Another calamity happened as I lost my hearing. That could have happened, in part, due to medications.
So, now I am one of those people that I used to read about: 1) retired, 2) disabled, and 3) facing the high cost of prescription drugs and ongoing medical attention.
If government could just relieve some of the pressure by minimizing the cost of prescription drugs, that would be quite a help. In my opinion, it is un-American to force people without means to make life or death decisions about taking medicine that is needed to save their lives.
That is the Republican plan, get sick; die quick. That is not acceptable.
“High copays blamed as 1 in 6 Medicare recipients don’t fill prescriptions for new cancer drugs By Associated Press, Updated: Monday, June 13, 5:08 AM WASHINGTON — Facing a life-and-death struggle with kidney cancer, Rita Moore took her prescription for a new kind of chemotherapy pill to her local drugstore.
She was stunned when the pharmacist told her the cost for a month’s supply would be $2,400, well beyond her income.
Medicare drug plans that cover seniors like Moore are allowed to charge steep copayments for the latest cancer medications, whose cost can run to tens of thousands of dollars a year. About 1 in 6 beneficiaries aren’t filling their prescriptions, according to recent research that has put numbers on a worrisome trend.
Officials at Medicare say they’re not sure what happens to those patients — whether they get less expensive older drugs that sometimes work as well, or they just give up. Traditionally, chemotherapy has been administered intravenously at a clinic or doctor’s office. Pills, a relatively new option, are thought to represent the future of cancer care.
Moore, 65, was operated on in February for an advanced form of kidney cancer. She said both her cancer and kidney specialists agreed that a drug called Sutent probably offered the only chance to keep the disease in check. It’s a capsule taken at home.
But she was unprepared for what happened when she went to fill her prescription.
“I cried,” said Moore, who lives in a small town in central California. “What can you do when the only thing out there that can maybe give you some quality of life is unaffordable? I was devastated. I didn’t know what to do.”
Private insurance companies that deliver the Medicare prescription benefit say the problem is that drug makers charge too much for the medications, some of which were developed from taxpayer-funded research. The pharmaceutical industry faults insurers, saying copayments on drugs are higher than cost-sharing for other medical services, such as hospital care.

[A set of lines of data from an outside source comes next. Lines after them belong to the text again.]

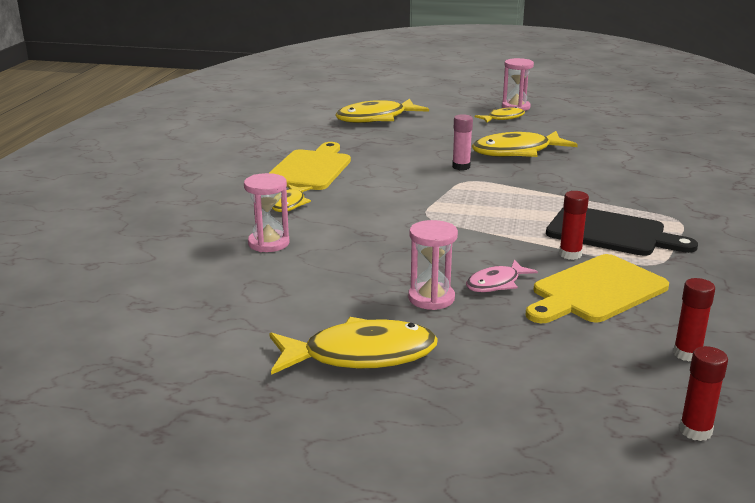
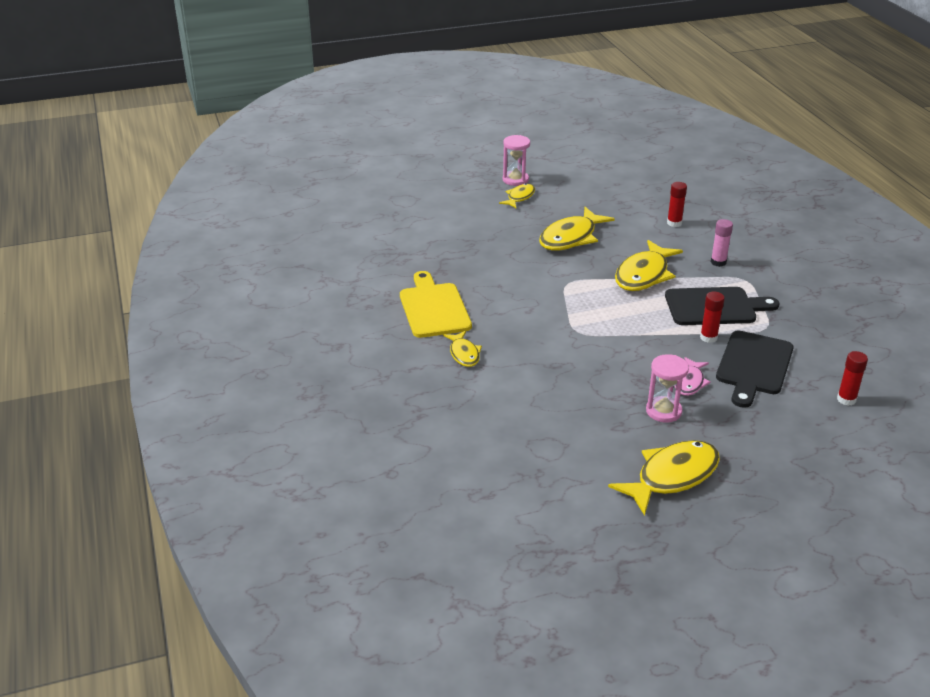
camera: 30 degrees left, 10 degrees up
(268, 243) = (497, 401): pink hourglass -> none
(376, 118) = (416, 227): yellow fish -> yellow fish (644, 275)
(461, 167) = (547, 268): pink glue stick -> pink glue stick (718, 262)
(595, 291) = (753, 366): yellow cutting board -> black cutting board
(695, 431) = (896, 455): red glue stick -> red glue stick (674, 223)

Others blame the design of the Medicare prescription benefit itself, because it allows insurers to put expensive drugs on a so-called “specialty tier” with copayments equivalent to 25 percent or more of the cost of the medication.
Drugs for multiple sclerosis, rheumatoid arthritis and hepatitis C also wind up on specialty tiers, along with the new anti-cancer pills. Medicare supplemental insurance — Medigap — doesn’t cover those copayments.
“This is a benefit design issue,” said Dan Mendelson, president of Avalere Health, a research firm that collaborated in a recent medical journal study on the consequences of high copayments for the new cancer drugs.
Cost-sharing should only be used to deter wasteful treatment, he explained. “It is hard to make the argument that someone who has been prescribed an oral cancer medication doesn’t need the drug,” added Mendelson.
The study last month in the Journal of Oncology Practice found that nearly 16 percent of Medicare beneficiaries did not fill an initial prescription for pills to treat cancer, a significantly higher proportion than the 9 percent of people with private insurance who did not follow through.”